The Parish Council will meet at 6 p.m. Wednesday at the courthouse in Franklin.
The parish government pays Morgan City, Berwick, Franklin and Patterson $14 per day for each parish inmate housed in municipal jails.
Morgan City houses more than half of those parish prisoners because the second floor of its jail is arranged so that it can segregate female inmates from men.
As of Aug. 25, Morgan City had received $93,000 in reimbursement so far this year. In 2020, Morgan City received $163,000 of the $278,000 in parish payments for housing prisoners.
In an appearance before the council Aug. 25, Dragna told the Parish Council that the city government is losing money on the parish prisoners, partly because female inmates require female guards, who are in higher demand than male guards, Dragna said.
“Our jail was in a negative, and we traced it back to this,” Dragna said.

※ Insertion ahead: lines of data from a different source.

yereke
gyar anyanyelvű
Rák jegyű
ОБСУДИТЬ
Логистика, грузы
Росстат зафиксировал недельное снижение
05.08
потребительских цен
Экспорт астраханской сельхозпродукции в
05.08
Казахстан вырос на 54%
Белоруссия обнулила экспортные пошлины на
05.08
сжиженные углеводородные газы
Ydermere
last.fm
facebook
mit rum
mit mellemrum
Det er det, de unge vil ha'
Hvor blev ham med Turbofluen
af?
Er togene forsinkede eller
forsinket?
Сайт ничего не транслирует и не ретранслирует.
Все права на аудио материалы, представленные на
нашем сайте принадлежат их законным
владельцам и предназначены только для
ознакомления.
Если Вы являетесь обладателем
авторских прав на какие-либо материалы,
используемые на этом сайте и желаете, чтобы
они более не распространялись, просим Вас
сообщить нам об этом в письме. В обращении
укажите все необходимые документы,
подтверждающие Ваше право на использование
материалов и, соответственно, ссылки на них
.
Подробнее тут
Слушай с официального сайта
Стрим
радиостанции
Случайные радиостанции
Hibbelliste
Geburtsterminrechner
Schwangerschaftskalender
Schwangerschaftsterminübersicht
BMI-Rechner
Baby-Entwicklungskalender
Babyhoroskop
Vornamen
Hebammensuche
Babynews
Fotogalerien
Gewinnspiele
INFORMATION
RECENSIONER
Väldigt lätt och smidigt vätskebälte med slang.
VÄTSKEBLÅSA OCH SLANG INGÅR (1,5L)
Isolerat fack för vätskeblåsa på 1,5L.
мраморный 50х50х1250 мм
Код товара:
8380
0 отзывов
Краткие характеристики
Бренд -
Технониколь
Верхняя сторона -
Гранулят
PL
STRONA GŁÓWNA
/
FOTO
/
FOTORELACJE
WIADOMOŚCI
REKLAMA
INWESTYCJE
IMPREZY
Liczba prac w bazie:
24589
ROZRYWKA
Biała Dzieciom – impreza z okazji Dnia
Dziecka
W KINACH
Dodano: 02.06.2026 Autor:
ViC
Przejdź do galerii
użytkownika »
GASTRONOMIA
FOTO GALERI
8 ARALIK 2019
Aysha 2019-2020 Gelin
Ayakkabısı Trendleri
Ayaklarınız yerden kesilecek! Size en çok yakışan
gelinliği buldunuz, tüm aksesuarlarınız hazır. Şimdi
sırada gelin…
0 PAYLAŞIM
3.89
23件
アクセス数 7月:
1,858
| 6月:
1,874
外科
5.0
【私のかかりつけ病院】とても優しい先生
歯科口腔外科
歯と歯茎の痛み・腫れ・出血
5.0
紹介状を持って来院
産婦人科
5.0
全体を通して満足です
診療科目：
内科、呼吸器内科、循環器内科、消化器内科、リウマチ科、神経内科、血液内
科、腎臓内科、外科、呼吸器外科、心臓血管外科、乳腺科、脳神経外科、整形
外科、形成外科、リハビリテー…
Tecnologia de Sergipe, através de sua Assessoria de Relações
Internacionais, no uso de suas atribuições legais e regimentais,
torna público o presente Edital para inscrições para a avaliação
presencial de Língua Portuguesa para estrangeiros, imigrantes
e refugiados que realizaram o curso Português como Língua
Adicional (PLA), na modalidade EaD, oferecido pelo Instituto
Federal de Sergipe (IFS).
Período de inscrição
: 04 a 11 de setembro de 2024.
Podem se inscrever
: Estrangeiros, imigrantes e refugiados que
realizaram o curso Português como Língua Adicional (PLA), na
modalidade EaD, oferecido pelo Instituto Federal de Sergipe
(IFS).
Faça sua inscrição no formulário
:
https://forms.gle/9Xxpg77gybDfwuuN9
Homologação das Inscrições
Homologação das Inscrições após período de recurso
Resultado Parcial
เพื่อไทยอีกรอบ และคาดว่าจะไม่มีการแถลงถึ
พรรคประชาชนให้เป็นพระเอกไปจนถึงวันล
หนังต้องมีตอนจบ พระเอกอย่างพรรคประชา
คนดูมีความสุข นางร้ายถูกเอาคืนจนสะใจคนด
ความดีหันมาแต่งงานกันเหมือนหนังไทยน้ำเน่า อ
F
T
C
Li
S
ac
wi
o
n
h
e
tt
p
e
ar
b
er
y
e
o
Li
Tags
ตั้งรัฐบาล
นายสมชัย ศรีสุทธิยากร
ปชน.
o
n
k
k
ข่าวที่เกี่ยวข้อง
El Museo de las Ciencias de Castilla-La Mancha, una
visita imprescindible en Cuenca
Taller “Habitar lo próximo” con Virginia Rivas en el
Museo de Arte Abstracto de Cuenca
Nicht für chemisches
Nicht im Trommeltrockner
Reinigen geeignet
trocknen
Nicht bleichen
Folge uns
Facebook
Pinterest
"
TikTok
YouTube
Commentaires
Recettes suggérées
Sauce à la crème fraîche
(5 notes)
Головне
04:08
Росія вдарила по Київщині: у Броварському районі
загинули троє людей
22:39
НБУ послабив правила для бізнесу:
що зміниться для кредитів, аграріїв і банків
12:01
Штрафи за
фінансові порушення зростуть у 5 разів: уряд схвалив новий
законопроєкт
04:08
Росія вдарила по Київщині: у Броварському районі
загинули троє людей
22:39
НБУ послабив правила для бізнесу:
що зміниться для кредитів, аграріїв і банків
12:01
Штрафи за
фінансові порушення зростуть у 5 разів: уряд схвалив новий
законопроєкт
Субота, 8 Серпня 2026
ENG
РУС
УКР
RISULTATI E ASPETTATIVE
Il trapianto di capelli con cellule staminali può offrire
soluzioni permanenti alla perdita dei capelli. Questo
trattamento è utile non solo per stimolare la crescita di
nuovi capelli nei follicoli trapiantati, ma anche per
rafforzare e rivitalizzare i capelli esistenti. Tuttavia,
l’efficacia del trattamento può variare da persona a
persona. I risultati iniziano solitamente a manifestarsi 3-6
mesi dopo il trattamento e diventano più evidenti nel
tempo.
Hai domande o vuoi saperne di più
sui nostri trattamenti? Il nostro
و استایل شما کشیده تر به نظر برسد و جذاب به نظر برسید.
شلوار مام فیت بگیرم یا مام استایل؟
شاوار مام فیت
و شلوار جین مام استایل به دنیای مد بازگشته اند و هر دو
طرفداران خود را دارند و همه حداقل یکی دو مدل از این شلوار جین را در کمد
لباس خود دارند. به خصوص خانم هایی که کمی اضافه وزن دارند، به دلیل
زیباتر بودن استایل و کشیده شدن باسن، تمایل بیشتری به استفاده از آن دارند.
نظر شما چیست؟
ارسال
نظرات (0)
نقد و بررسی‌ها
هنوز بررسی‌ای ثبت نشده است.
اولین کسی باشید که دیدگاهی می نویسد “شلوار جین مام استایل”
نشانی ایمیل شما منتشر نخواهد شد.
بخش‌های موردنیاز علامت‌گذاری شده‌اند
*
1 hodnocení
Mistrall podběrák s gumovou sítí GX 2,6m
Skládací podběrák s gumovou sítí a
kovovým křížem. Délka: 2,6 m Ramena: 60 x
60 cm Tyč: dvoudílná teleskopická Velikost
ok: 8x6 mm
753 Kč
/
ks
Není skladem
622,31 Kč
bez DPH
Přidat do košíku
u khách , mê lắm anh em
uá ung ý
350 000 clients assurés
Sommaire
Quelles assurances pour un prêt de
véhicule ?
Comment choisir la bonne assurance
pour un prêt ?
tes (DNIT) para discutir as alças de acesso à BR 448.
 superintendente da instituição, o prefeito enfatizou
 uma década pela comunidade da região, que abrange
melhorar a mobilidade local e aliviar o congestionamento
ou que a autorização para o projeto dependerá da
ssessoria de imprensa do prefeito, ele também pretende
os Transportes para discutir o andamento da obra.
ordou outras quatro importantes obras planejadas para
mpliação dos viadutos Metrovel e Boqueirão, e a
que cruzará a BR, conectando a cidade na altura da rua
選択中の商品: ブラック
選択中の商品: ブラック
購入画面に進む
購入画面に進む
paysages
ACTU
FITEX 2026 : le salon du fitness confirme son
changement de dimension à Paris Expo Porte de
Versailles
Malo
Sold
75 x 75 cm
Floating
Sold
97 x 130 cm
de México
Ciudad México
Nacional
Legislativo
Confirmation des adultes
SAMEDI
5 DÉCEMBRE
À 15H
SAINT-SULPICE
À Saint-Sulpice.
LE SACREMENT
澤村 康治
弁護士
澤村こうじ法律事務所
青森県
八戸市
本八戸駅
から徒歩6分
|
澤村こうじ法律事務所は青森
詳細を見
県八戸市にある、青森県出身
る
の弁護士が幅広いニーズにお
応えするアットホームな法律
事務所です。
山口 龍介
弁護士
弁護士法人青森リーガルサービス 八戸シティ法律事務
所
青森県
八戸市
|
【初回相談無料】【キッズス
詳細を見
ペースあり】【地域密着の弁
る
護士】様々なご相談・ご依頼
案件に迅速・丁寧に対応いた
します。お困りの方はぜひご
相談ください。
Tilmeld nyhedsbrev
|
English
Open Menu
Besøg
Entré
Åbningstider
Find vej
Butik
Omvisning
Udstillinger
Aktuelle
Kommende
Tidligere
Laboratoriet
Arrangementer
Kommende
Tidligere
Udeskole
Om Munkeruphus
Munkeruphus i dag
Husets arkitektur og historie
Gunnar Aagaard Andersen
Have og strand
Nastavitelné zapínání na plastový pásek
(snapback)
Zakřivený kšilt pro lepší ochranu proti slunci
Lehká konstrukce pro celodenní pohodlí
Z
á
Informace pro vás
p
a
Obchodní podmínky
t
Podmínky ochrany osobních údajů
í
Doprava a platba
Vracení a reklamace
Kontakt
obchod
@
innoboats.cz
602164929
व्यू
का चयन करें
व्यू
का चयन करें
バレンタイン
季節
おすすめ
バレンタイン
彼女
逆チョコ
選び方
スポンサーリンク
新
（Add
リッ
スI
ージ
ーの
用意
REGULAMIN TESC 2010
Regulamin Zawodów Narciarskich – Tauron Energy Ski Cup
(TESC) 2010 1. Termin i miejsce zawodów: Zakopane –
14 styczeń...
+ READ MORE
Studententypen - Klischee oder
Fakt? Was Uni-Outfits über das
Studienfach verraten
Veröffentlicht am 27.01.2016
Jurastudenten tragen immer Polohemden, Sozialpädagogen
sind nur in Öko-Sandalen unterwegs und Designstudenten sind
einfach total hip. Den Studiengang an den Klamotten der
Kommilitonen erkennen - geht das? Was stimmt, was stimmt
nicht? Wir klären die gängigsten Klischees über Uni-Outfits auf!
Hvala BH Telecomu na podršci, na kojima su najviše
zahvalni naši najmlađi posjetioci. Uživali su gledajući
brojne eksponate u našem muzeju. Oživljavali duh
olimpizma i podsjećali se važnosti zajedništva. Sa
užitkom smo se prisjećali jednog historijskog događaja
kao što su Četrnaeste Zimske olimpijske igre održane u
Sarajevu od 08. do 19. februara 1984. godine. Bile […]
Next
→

He asked for a $19-per-day rate, which he said is the amount needed to break even.
The additional $5 a day would have increased the reimbursement to Morgan City by more than $58,000 for the 11,659 prisoner days it recorded in 2020.
Parish President David Hanagriff suggested raising the reimbursement rate $2 to $16 per day with a 1% yearly increase, and then looking for a way to raise the reimbursement further next year.
“In right mind, I can’t go back to my council and say, ‘Hey, they want to give us half what we need to break even,’” Dragna said.
Also on Wednesday:
—The Parish Council could go into a closed-door session to get a report about a lawsuit over opioid abuse.
The parish government signed on to the lawsuit, which alleges that pharmaceutical companies didn’t act responsibly during the growth of opioid abuse in recent years.
Local governments hope to recover some of the money they’ve spent on first responder calls and other expenses resulting from an epidemic of opioid cases.
—The council will hear from Port of Morgan City Executive Director Raymond “Mac” Wade about port operations.
Wade has been making the rounds of local government meetings to report that four dredges will soon be working on port waterways at the same time for the first time ever.
Hopes are that the port can be re-established as a transshipment point for import and export vessels, especially those carrying Louisiana rice, after six years when sediment has reduced the main channel’s depth.